WHAT IS REQUIRED:
Lay out everything from the beginning of the records down to and including the line containing "7: (1185, 221)" as a numbered list, omitting any blank lines.

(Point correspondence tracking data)
════════════════════
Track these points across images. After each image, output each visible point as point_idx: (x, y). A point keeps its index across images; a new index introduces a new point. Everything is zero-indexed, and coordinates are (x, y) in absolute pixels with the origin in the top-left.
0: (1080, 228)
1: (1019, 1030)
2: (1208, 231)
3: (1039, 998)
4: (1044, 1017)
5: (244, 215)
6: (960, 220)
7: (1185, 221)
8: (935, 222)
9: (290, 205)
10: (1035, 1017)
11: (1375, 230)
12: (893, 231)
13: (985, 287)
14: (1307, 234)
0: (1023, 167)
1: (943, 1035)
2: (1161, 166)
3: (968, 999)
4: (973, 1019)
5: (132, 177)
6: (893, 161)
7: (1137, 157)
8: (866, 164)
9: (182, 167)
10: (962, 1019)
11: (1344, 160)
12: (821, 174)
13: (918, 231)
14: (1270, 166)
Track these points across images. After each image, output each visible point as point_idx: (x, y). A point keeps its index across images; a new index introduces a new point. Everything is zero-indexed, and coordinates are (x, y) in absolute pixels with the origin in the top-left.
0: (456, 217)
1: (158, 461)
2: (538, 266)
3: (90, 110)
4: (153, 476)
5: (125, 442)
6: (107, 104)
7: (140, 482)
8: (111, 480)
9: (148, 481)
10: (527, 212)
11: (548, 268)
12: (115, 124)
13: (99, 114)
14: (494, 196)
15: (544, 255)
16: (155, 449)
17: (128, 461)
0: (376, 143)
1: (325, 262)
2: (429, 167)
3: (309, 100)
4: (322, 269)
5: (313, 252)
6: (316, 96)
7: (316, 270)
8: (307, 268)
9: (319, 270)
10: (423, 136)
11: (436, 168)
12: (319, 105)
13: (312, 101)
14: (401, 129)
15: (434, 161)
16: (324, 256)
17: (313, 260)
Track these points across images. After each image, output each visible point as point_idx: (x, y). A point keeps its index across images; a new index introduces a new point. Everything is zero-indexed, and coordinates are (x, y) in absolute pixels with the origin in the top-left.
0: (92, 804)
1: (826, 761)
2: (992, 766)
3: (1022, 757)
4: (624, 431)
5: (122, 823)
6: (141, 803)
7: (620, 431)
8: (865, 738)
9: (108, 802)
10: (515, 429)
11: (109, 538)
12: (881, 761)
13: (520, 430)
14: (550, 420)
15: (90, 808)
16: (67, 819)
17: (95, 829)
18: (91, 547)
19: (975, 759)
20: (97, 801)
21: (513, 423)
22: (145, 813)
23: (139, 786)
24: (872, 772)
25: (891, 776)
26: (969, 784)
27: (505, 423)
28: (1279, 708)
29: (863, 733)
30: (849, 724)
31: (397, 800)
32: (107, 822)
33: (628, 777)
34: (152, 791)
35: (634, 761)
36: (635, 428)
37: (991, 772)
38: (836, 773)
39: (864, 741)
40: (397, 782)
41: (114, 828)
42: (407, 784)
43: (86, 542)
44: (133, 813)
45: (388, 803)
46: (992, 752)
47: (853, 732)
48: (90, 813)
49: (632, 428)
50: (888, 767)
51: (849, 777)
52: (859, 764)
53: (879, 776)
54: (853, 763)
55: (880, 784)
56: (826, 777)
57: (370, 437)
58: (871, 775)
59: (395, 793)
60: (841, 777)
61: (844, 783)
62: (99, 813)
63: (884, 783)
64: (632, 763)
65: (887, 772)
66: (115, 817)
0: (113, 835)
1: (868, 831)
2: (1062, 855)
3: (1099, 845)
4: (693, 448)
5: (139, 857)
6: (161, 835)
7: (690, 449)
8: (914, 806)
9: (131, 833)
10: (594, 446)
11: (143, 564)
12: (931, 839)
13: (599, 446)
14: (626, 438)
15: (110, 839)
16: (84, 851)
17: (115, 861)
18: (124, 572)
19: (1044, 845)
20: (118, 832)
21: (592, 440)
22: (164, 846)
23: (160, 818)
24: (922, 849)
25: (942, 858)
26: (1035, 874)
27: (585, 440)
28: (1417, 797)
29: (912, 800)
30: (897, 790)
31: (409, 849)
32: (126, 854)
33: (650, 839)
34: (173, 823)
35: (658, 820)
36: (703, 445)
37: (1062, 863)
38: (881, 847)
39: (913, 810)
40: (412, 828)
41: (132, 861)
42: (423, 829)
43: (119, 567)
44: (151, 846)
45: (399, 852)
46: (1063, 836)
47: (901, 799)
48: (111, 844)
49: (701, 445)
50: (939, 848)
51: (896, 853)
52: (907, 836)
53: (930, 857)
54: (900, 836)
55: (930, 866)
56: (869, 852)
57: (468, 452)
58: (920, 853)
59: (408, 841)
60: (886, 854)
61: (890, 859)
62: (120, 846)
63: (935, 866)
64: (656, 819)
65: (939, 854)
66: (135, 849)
════════════════════
EXPECTED ANSWER:
1. Track these points across images. After each image, output each visible point as point_idx: (x, y). A point keeps its index across images; a new index introduces a new point. Everything is zero-indexed, and coordinates are (x, y) in absolute pixels with the origin in the top-left.
2. 0: (1080, 228)
3. 1: (1019, 1030)
4. 2: (1208, 231)
5. 3: (1039, 998)
6. 4: (1044, 1017)
7. 5: (244, 215)
8. 6: (960, 220)
9. 7: (1185, 221)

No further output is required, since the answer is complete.